Action item –
Collect every line in the listing below that contains the string "Which", treating uppercase and lowercase letters as distinct.

Data provided –

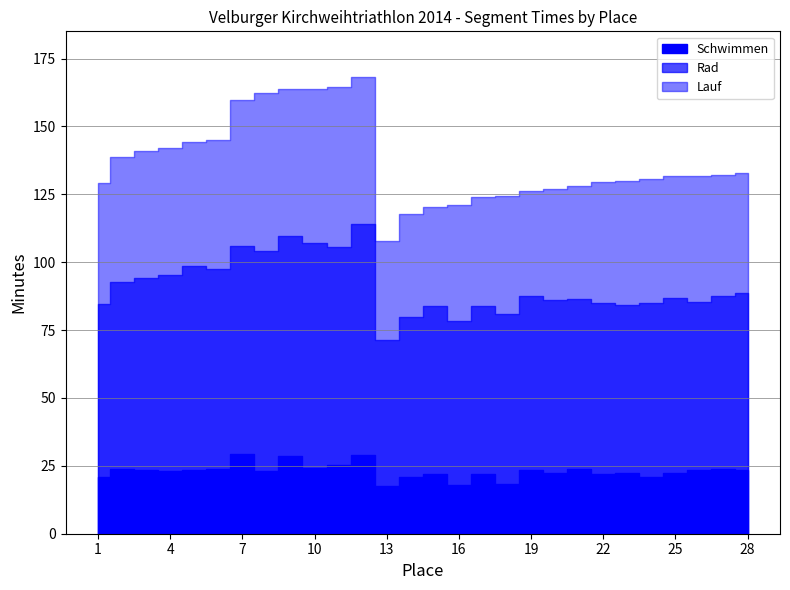

Which category has the highest value in the Rad series?

12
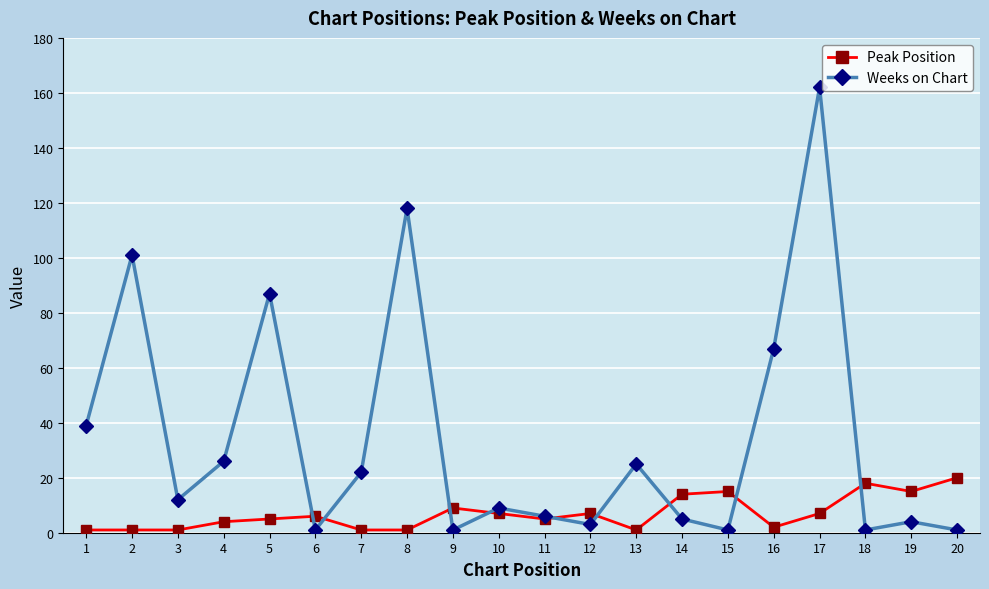

Reading right to left, list all the values displayed in this chart.

Peak Position: 20=20	19=15	18=18	17=7	16=2	15=15	14=14	13=1	12=7	11=5	10=7	9=9	8=1	7=1	6=6	5=5	4=4	3=1	2=1	1=1
Weeks on Chart: 20=1	19=4	18=1	17=162	16=67	15=1	14=5	13=25	12=3	11=6	10=9	9=1	8=118	7=22	6=1	5=87	4=26	3=12	2=101	1=39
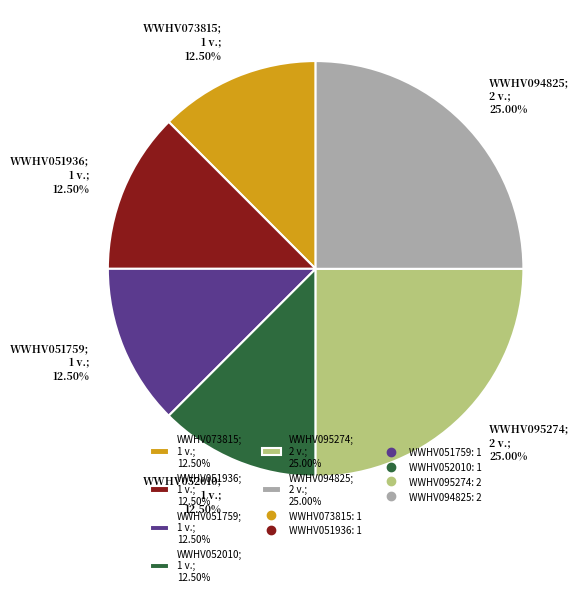

Which has a higher value, WWHV051936; 1 v.; 12.50% or WWHV094825; 2 v.; 25.00%?

WWHV094825; 2 v.; 25.00%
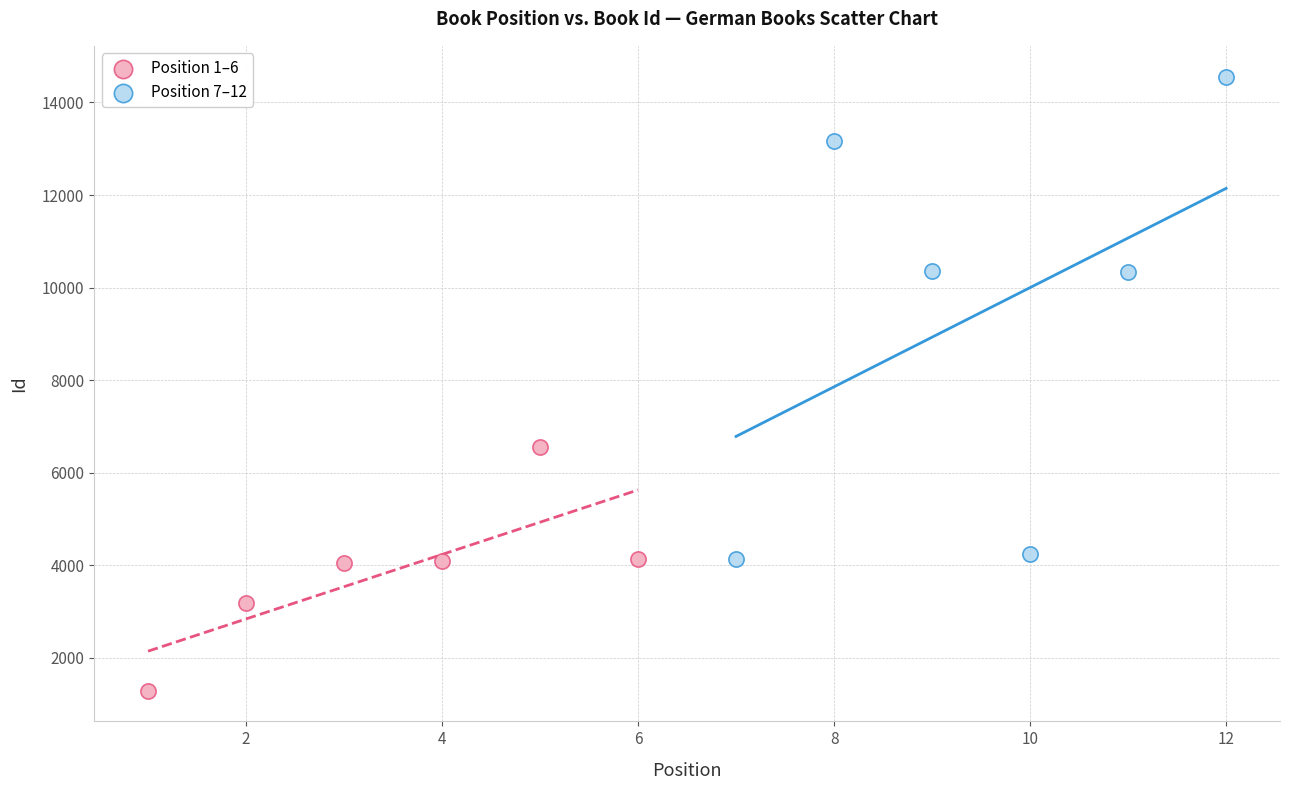

Which series contains the highest Y value?

Position 7–12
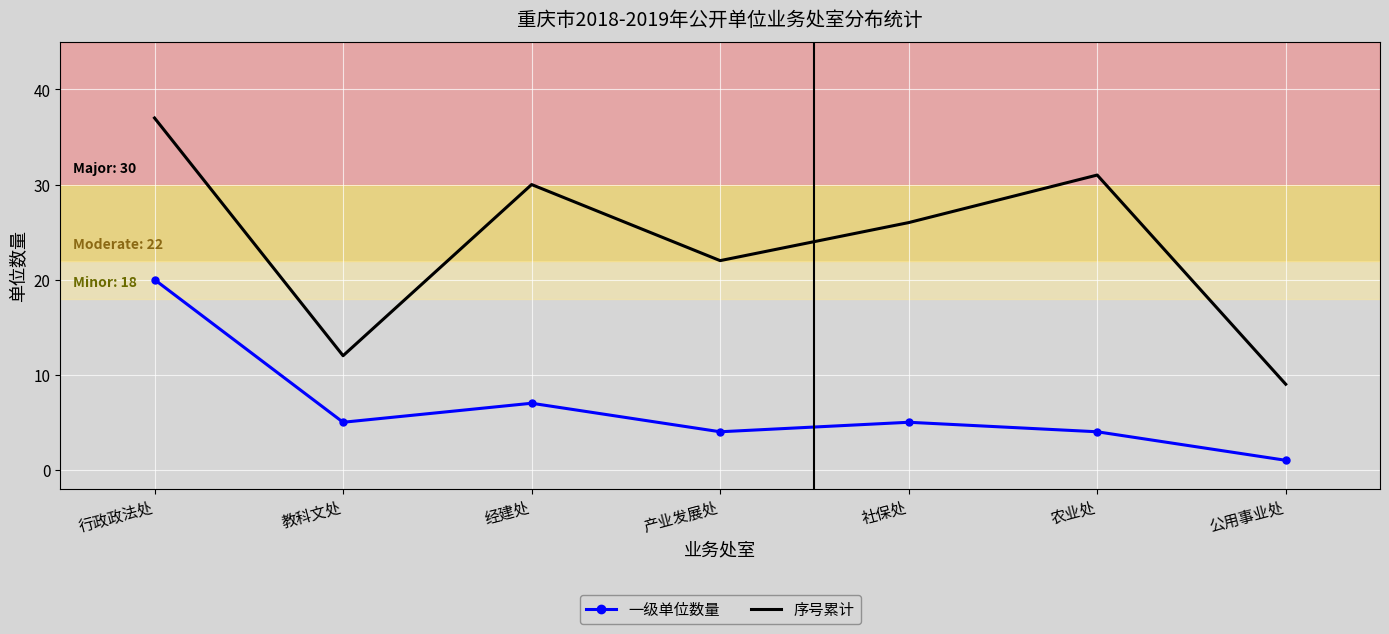

Which series changed the most between 产业发展处 and 农业处?

序号累计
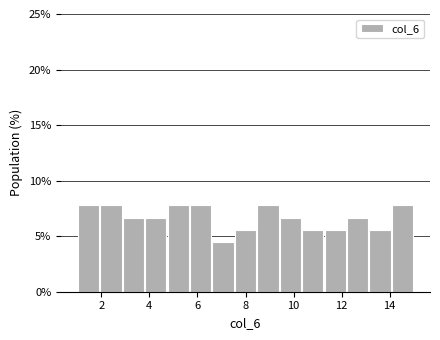

Reading left to right, transcribe this chart: for each bar, give the range it covers on the x-axis and its height. Neither the bar edges nor the heights are printed on the chart, so give them approximately, as read against the axes.

1.0 to 2.0: 8.0
2.0 to 2.8: 8.0
2.8 to 3.8: 6.5
3.8 to 4.8: 6.5
4.8 to 5.6: 8.0
5.6 to 6.6: 8.0
6.6 to 7.6: 4.5
7.6 to 8.4: 5.5
8.4 to 9.4: 8.0
9.4 to 10.4: 6.5
10.4 to 11.2: 5.5
11.2 to 12.2: 5.5
12.2 to 13.2: 6.5
13.2 to 14.0: 5.5
14.0 to 15.0: 8.0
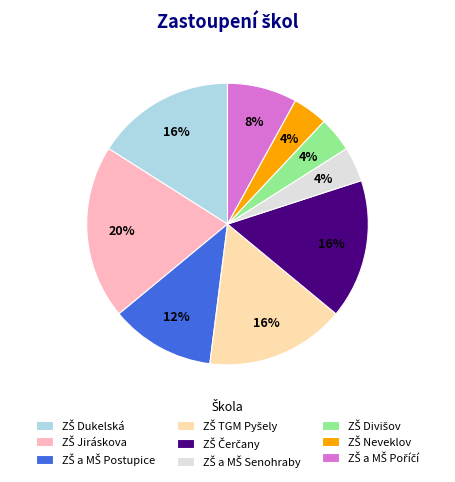

Is there any slice that represents more than half of the pie?

No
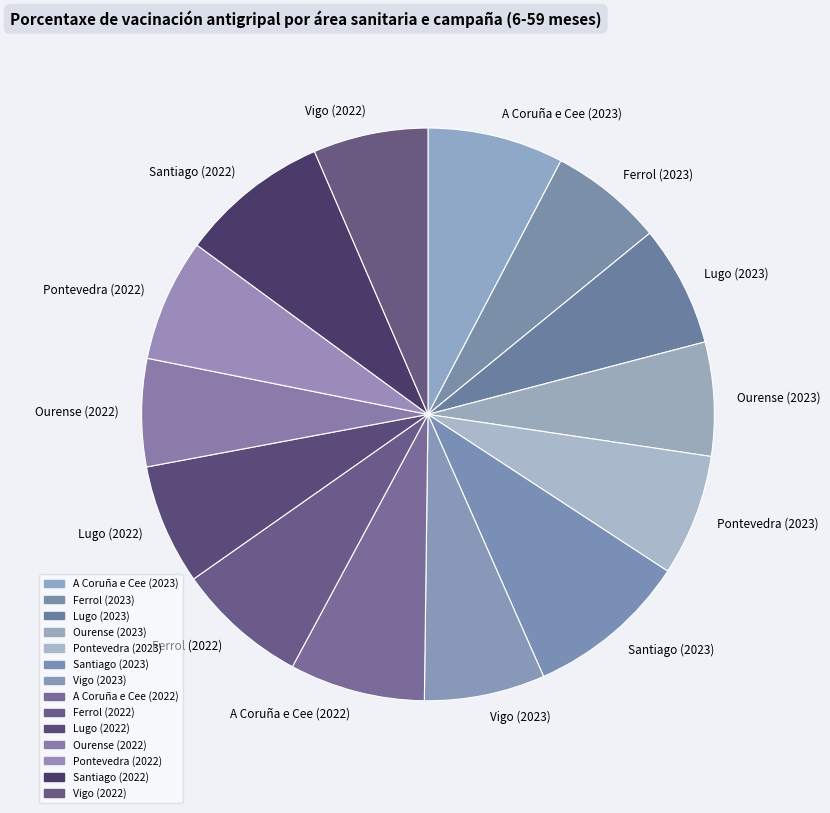

What is the largest slice in the pie chart?

Santiago (2023)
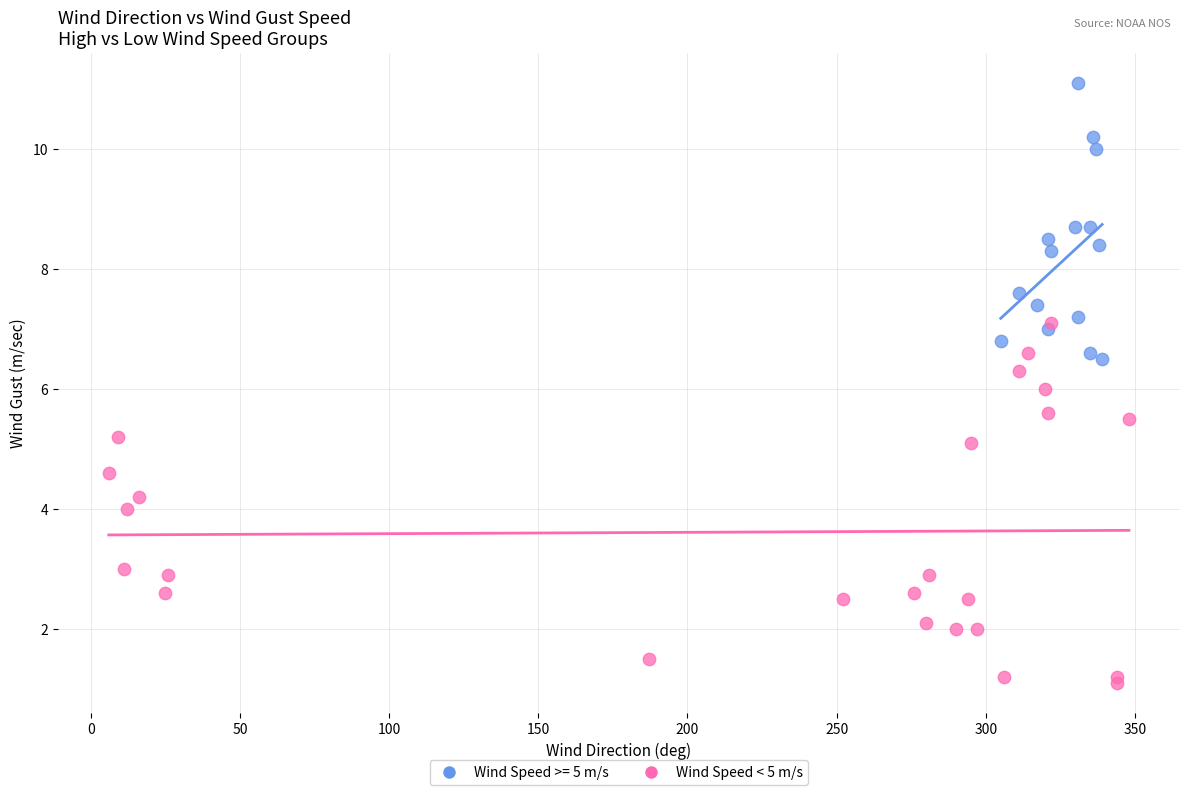

Which series contains the highest Y value?

Wind Speed >= 5 m/s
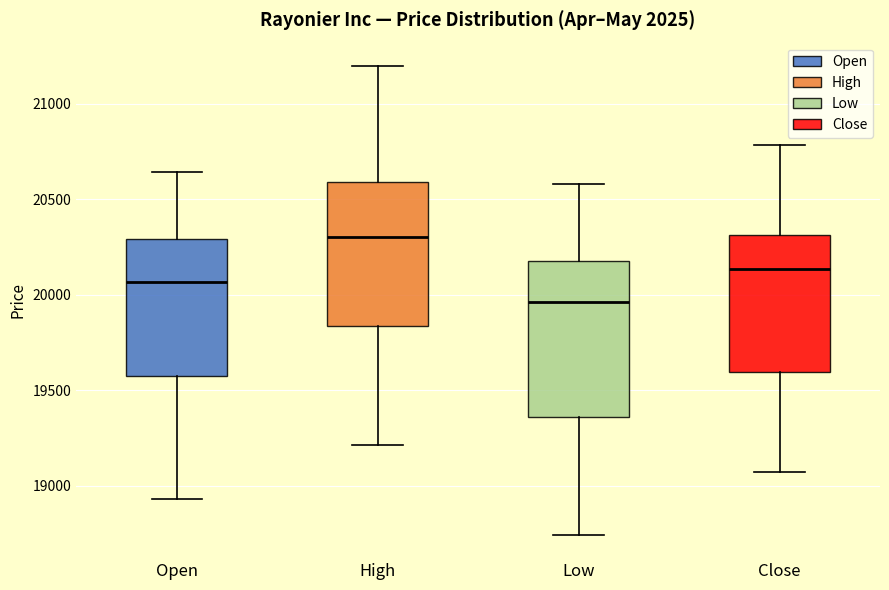

Reading left to right, read every box against the y-axis: the position of its median line, the range the box covers, and the ends of its whiskers. The values are not printed on the chart, so give them approximately, as read against the axis.

Open: median 20050, box 19600 to 20300, whiskers 18950 to 20650
High: median 20300, box 19850 to 20600, whiskers 19200 to 21200
Low: median 19950, box 19350 to 20200, whiskers 18750 to 20600
Close: median 20150, box 19600 to 20300, whiskers 19050 to 20800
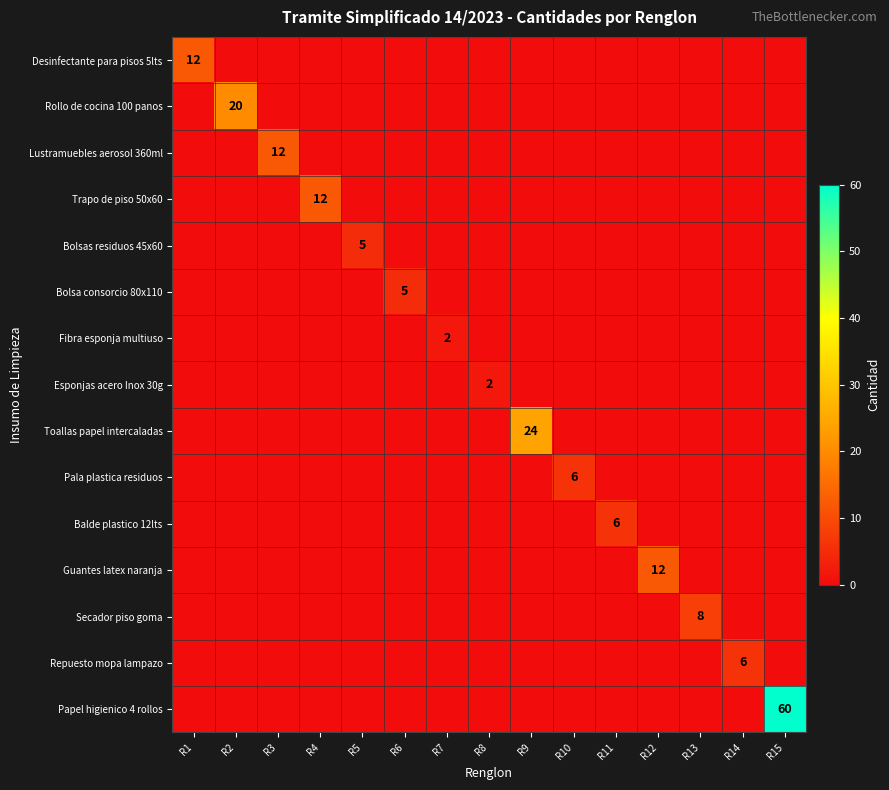

How many Bolsas residuos 45x60 values are between 0 and 1?

14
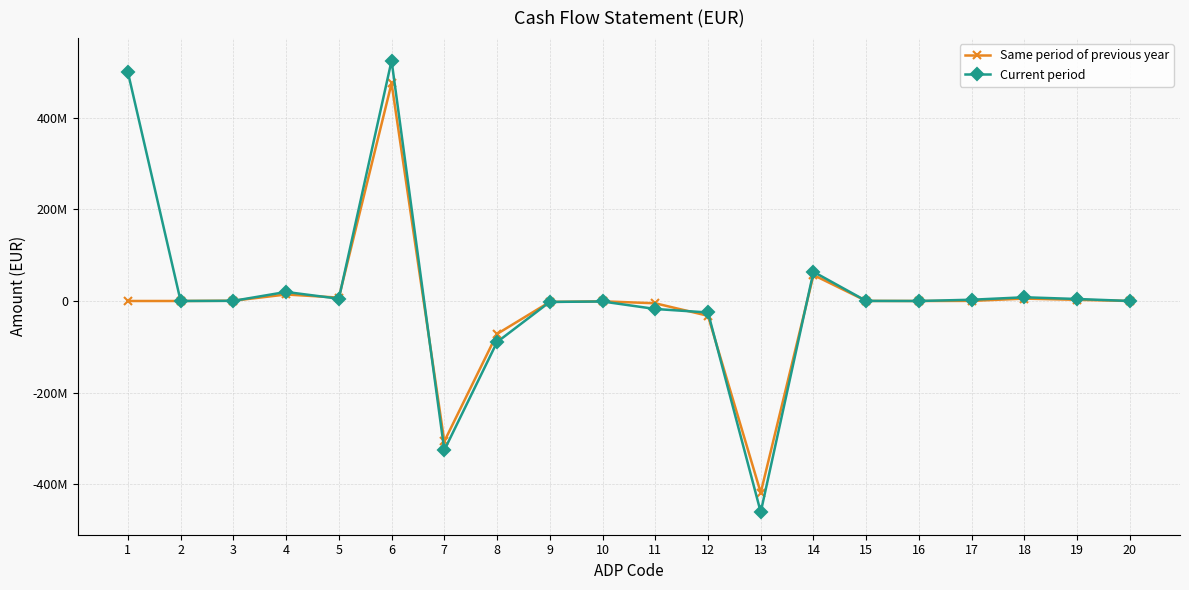

What are all the series names shown in the legend?

Same period of previous year, Current period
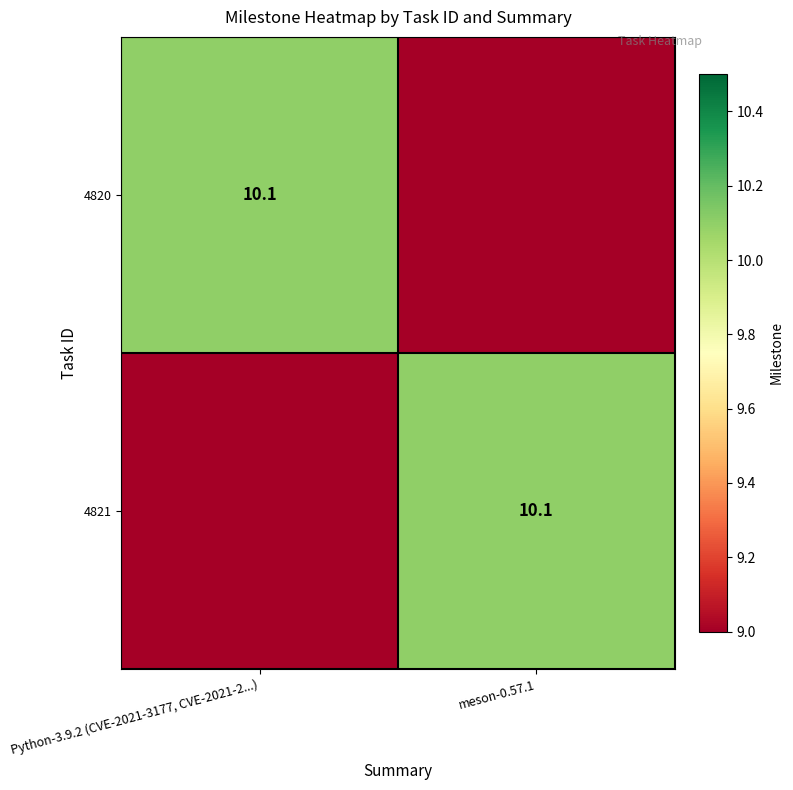

Is it true that 4821 equals 10.1 at meson-0.57.1?

True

Output below –
Which category has the highest value in the Rad series?
Which has a higher value, WWHV051936; 1 v.; 12.50% or WWHV094825; 2 v.; 25.00%?
Which series contains the highest Y value?
Which series changed the most between 产业发展处 and 农业处?
Which series contains the highest Y value?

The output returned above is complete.